> **EXERCISE TEXT**:
1. The rule should be revised to increase the period of owner notice to tenants for relocation under §65-03(b). Under the proposed rules, if work to legalize the basement or cellar residence requires tenants to relocate, owners are required to give tenants 30 days notice before they must relocate, and the costs associated with relocation are the responsibility of the tenant. Given New York City’s low rental housing vacancy rate, particularly for homes affordable to low- and moderate-income people, it may be very difficult or infeasible in many cases for tenants to find new housing they can afford within 30 days. While we appreciate the requirement that owners first provide notice within 5 days of receiving the ATR that relocation may be required, it is not reasonable to expect tenants to prepare for relocation at that first notice, especially once a home is years into the program. Increasing the minimum period for the second notice would provide tenants more time to find appropriate housing and cover costs associated with moving, though this will still remain a challenge.

We urge HPD to address the burden of relocation on tenants by increasing the notice period to the extent possible while ensuring homeowner compliance with deadlines in Local Law 126. For eviction cases, for instance, the law provides up to 90 days notice. Even extending the notice period to 60 days would be a meaningful improvement, though still a burden, for tenants. Further, the rule should clarify the process for tenants to obtain an extension, as discussed in point number 2 below.

> **ASSIGNED TASK**: Carry the comment on relocation notice for basement and cellar tenants forward from its final sentence.

> **MATERIAL SUPPLIED**:
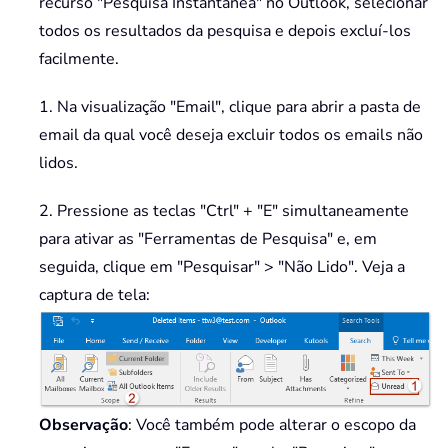
recurso "Pesquisa Instantânea" no Outlook, selecionar
todos os resultados da pesquisa e depois excluí-los
facilmente.
1. Na visualização "Email", clique para abrir a pasta de
email da qual você deseja excluir todos os emails não
lidos.
2. Pressione as teclas "Ctrl" + "E" simultaneamente
para ativar as "Ferramentas de Pesquisa" e, em
seguida, clique em "Pesquisar" > "Não Lido". Veja a
captura de tela:
Observação
: Você também pode alterar o escopo da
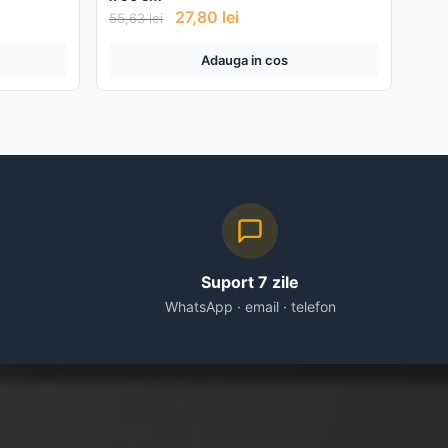
27,80
lei
55,63
lei
Adauga in cos
Suport 7 zile
WhatsApp · email · telefon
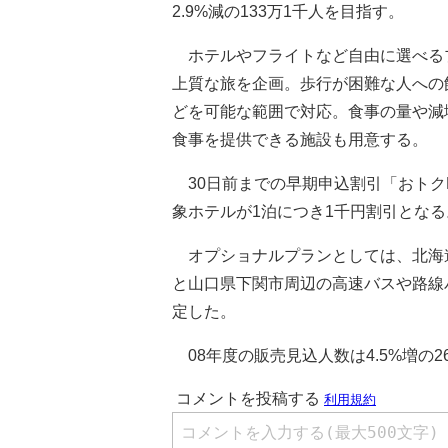
2.9%減の133万1千人を目指す。
ホテルやフライトなど自由に選べる
上質な旅を企画。歩行が困難な人への
どを可能な範囲で対応。食事の量や減
食事を提供できる施設も用意する。
30日前までの早期申込割引「おトク
象ホテルが1泊につき1千円割引となる
オプショナルプランとしては、北海
と山口県下関市周辺の高速バスや路線
定した。
08年度の販売見込人数は4.5%増の2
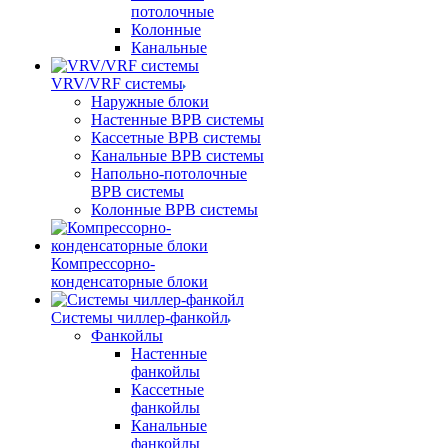
потолочные
Колонные
Канальные
VRV/VRF системы
Наружные блоки
Настенные ВРВ системы
Кассетные ВРВ системы
Канальные ВРВ системы
Напольно-потолочные
ВРВ системы
Колонные ВРВ системы
Компрессорно-
конденсаторные блоки
Системы чиллер-фанкойл
Фанкойлы
Настенные
фанкойлы
Кассетные
фанкойлы
Канальные
фанкойлы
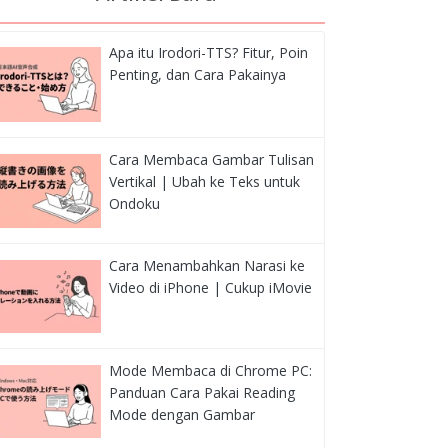
Apa itu Irodori-TTS? Fitur, Poin
Penting, dan Cara Pakainya
Cara Membaca Gambar Tulisan
Vertikal | Ubah ke Teks untuk
Ondoku
Cara Menambahkan Narasi ke
Video di iPhone | Cukup iMovie
Mode Membaca di Chrome PC:
Panduan Cara Pakai Reading
Mode dengan Gambar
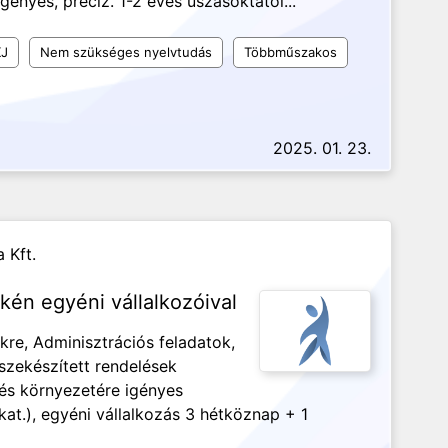
ényes, precíz. 1-2 éves úszásoktatói...
J
Nem szükséges nyelvtudás
Többműszakos
2025. 01. 23.
a Kft.
kén egyéni vállalkozóival
re, Adminisztrációs feladatok,
szekészített rendelések
és környezetére igényes
at.), egyéni vállalkozás 3 hétköznap + 1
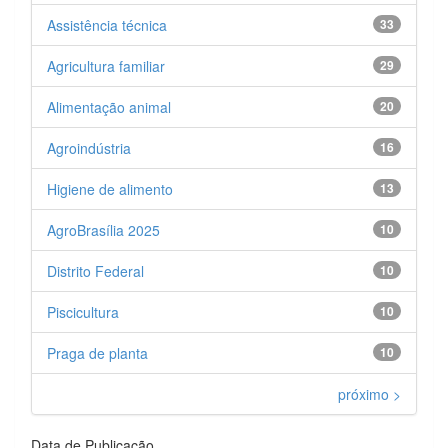
Assistência técnica
33
Agricultura familiar
29
Alimentação animal
20
Agroindústria
16
Higiene de alimento
13
AgroBrasília 2025
10
Distrito Federal
10
Piscicultura
10
Praga de planta
10
próximo >
Data de Publicação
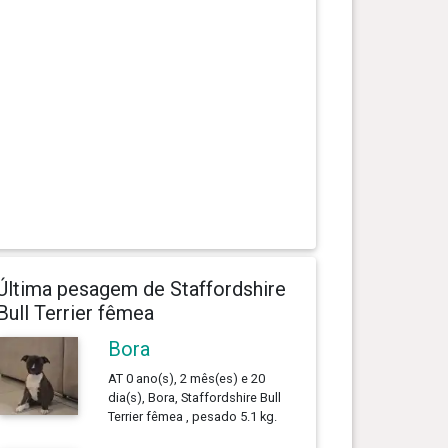
Última pesagem de Staffordshire
Bull Terrier fêmea
Bora
AT 0 ano(s), 2 mês(es) e 20
dia(s), Bora, Staffordshire Bull
Terrier fêmea , pesado 5.1 kg.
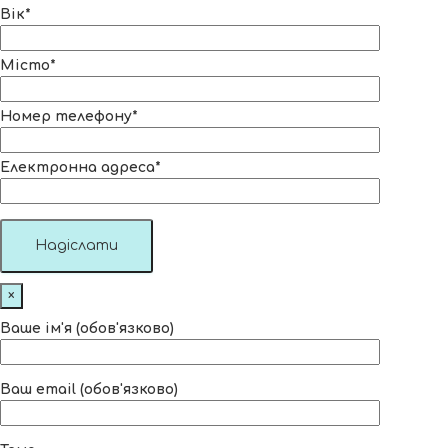
Вік*
Місто*
Номер телефону*
Електронна адреса*
×
Ваше ім'я (обов'язково)
Ваш email (обов'язково)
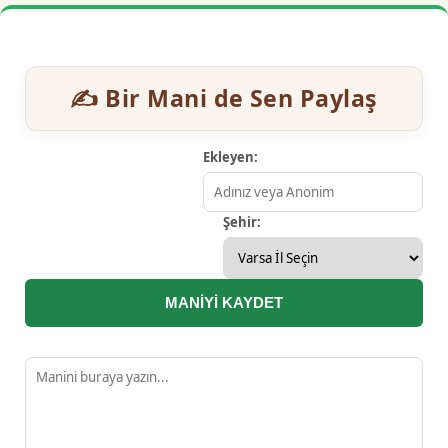
✍️ Bir Mani de Sen Paylaş
Ekleyen:
Şehir:
MANİYİ KAYDET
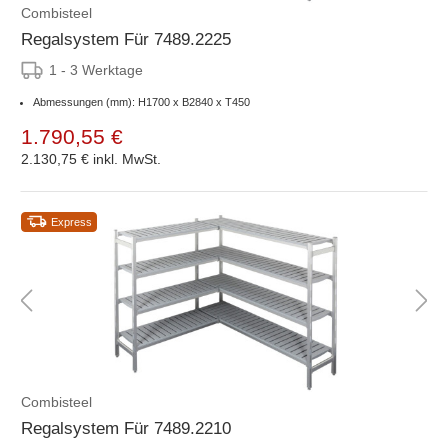
Combisteel
Regalsystem Für 7489.2225
1 - 3 Werktage
Abmessungen (mm): H1700 x B2840 x T450
1.790,55 €
2.130,75 €
inkl. MwSt.
Express
Combisteel
Regalsystem Für 7489.2210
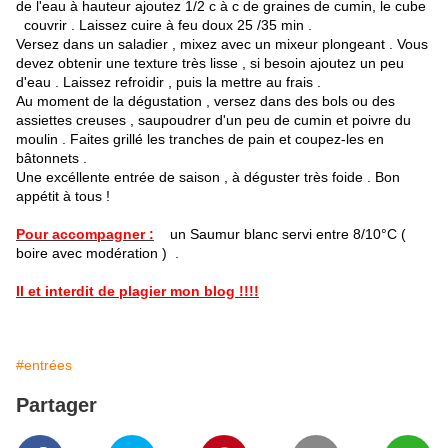
de l'eau à hauteur ajoutez 1/2 c à c de graines de cumin, le cube
couvrir . Laissez cuire à feu doux 25 /35 min .
Versez dans un saladier , mixez avec un mixeur plongeant . Vous
devez obtenir une texture très lisse , si besoin ajoutez un peu
d'eau . Laissez refroidir , puis la mettre au frais .
Au moment de la dégustation , versez dans des bols ou des
assiettes creuses , saupoudrer d'un peu de cumin et poivre du
moulin . Faites grillé les tranches de pain et coupez-les en
bâtonnets .
Une excéllente entrée de saison , à déguster très foide . Bon
appétit à tous !
Pour accompagner :
un Saumur blanc servi entre 8/10°C (
boire avec modération ) .
Il et interdit de plagier mon blog !!!!
#entrées
Partager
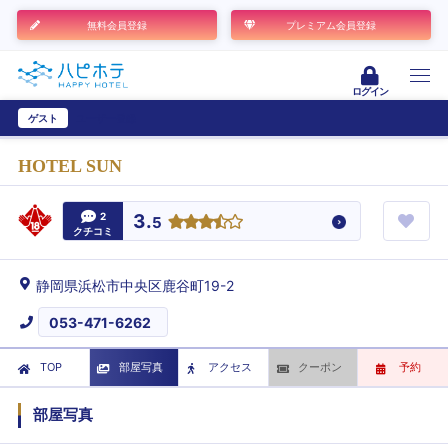
無料会員登録
プレミアム会員登録
ログイン
ゲスト
ユーザー登録
HOTEL SUN
2
3.
5
クチコミ
静岡県浜松市中央区鹿谷町19-2
053-471-6262
TOP
部屋写真
アクセス
クーポン
予約
部屋写真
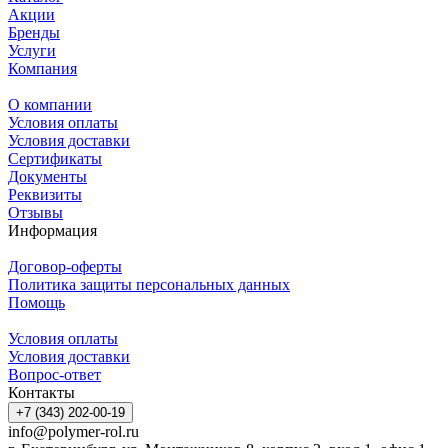
Акции
Бренды
Услуги
Компания
О компании
Условия оплаты
Условия доставки
Сертификаты
Документы
Реквизиты
Отзывы
Информация
Договор-оферты
Политика защиты персональных данных
Помощь
Условия оплаты
Условия доставки
Вопрос-ответ
Контакты
+7 (343) 202-00-19
info@polymer-rol.ru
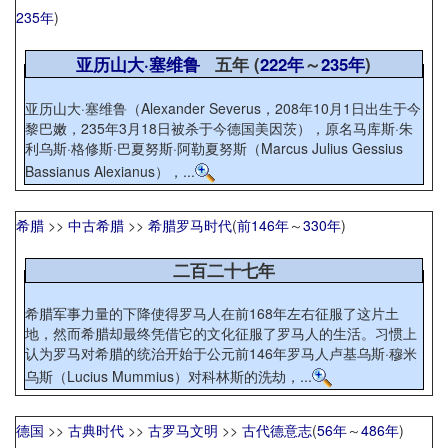
235年
)
亚历山大·塞维鲁
五年 (
222年
～
235年
)
亚历山大·塞维鲁（Alexander Severus，208年10月1日出生于今
黎巴嫩，235年3月18日被杀于今德国美因茨），原名马库斯·朱
利乌斯·格修斯·巴夏努斯·阿勒夏努斯（Marcus Julius Gessius
Bassianus Alexianus），...
希腊
>>
中古希腊
>>
希腊罗马时代
(
前146年
～
330年
)
二百二十七年
希腊军事力量的下降使得罗马人在前168年左右征服了这片土
地，然而希腊却最终凭借它的文化征服了罗马人的生活。习惯上
认为罗马对希腊的统治开始于公元前146年罗马人卢基乌斯·穆米
乌斯（Lucius Mummius）对科林斯的洗劫，...
德国
>>
古典时代
>>
古罗马文明
>>
古代德意志
(
56年
～
486年
)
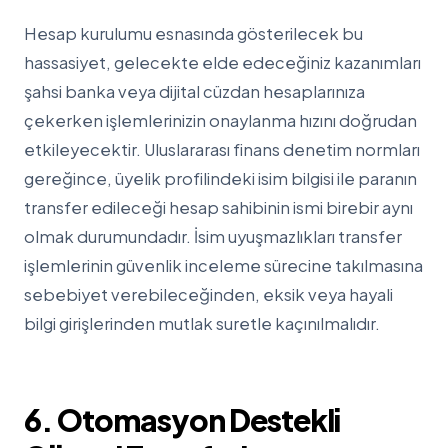
Hesap kurulumu esnasında gösterilecek bu
hassasiyet, gelecekte elde edeceğiniz kazanımları
şahsi banka veya dijital cüzdan hesaplarınıza
çekerken işlemlerinizin onaylanma hızını doğrudan
etkileyecektir. Uluslararası finans denetim normları
gereğince, üyelik profilindeki isim bilgisi ile paranın
transfer edileceği hesap sahibinin ismi birebir aynı
olmak durumundadır. İsim uyuşmazlıkları transfer
işlemlerinin güvenlik inceleme sürecine takılmasına
sebebiyet verebileceğinden, eksik veya hayali
bilgi girişlerinden mutlak suretle kaçınılmalıdır.
6. Otomasyon Destekli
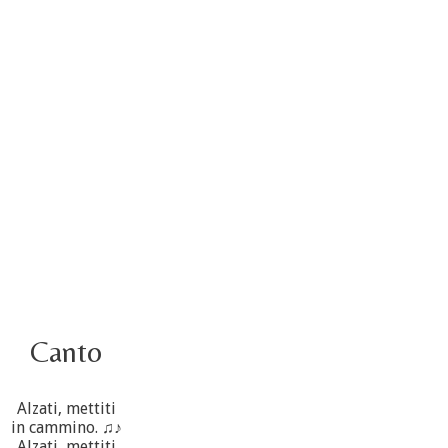
Video – Saluto della nuova Superiora generale
5 de octubre
4 de octubre información flash
3 ottobre foto – Elezione del Consiglio generale
4 de octubre
Canto
Alzati, mettiti
in cammino. ♫♪
Alzati, mettiti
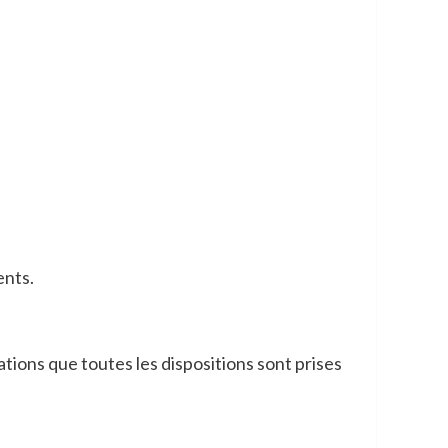
ents.
tions que toutes les dispositions sont prises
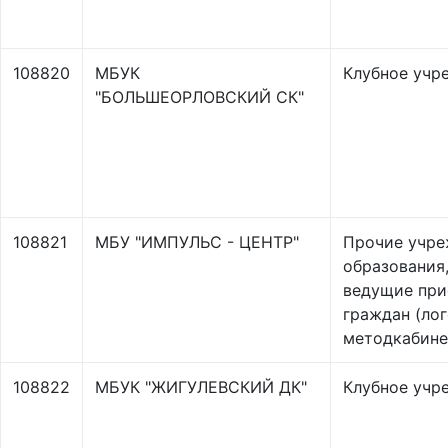
108820
МБУК
Клубное учр
"БОЛЬШЕОРЛОВСКИЙ СК"
108821
МБУ "ИМПУЛЬС - ЦЕНТР"
Прочие учре
образования
ведущие пр
граждан (лог
методкабинет
108822
МБУК "ЖИГУЛЕВСКИЙ ДК"
Клубное учр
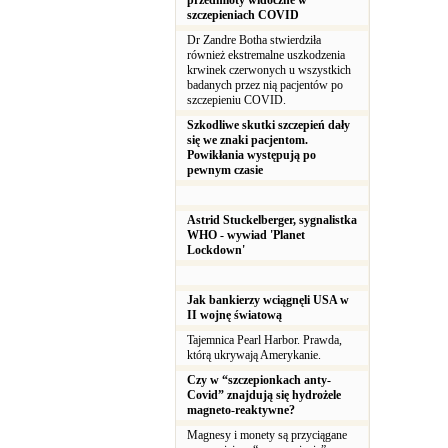
przedmioty widoczne w
szczepieniach COVID
Dr Zandre Botha stwierdziła
również ekstremalne uszkodzenia
krwinek czerwonych u wszystkich
badanych przez nią pacjentów po
szczepieniu COVID.
Szkodliwe skutki szczepień dały
się we znaki pacjentom.
Powikłania występują po
pewnym czasie
Astrid Stuckelberger, sygnalistka
WHO - wywiad 'Planet
Lockdown'
Jak bankierzy wciągnęli USA w
II wojnę światową
Tajemnica Pearl Harbor. Prawda,
którą ukrywają Amerykanie.
Czy w “szczepionkach anty-
Covid” znajdują się hydrożele
magneto-reaktywne?
Magnesy i monety są przyciągane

> **RESPONSE TO THIS EXERCISE**:
2. The rule must clarify the process for tenants to request and receive an extension for time to vacate the apartment, as referenced under §65-04 Tenant Disqualification From Claiming Right of First Return. The rule states that a tenant who does not vacate the apartment within the 30 day notice period and “has not obtained written approval from the owner of an extension of time to vacate the basement or cellar residence” will forfeit their right to first return, but nowhere does the rule provide guidance the process to request this extension nor the grounds for an owner to deny it. The rules should clarify the process for the extension, and should defer to a tenant's request for an extension and otherwise provide specific cause for denial.

3. The Owner’s Notice to Tenant of Ability to Return to Residence and Tenant’s Responsibility to Respond (§65-06) must be clarified and improved to address that a tenant may have to relocate multiple times from the basement or cellar residence while an owner is going through the program, as noted in §65-07. §65-06 (a) requires that, as part of the owner’s notice to the tenant of their ability to return, the owner provides a lease, “including the initial monthly rent amount.” While this requirement is a sensible part of notice after a residence has been brought into full compliance and has completed the program, it is less clear for tenants relocating and returning earlier in the program under an authorization for temporary residence (ATR). The rules must be revised to address scenarios in which there is an existing rental agreement. A tenant with an active lease who is not able to live in their apartment due to it being uninhabitable is enduring a constructive eviction. Given that there are no regulations guiding initial rents, maintaining existing agreements will be essential to tenant stability. The rule should more clearly contemplate relocation under existing rental agreements, and how relocation might differ during the ten-year program and when the unit is brought into full compliance.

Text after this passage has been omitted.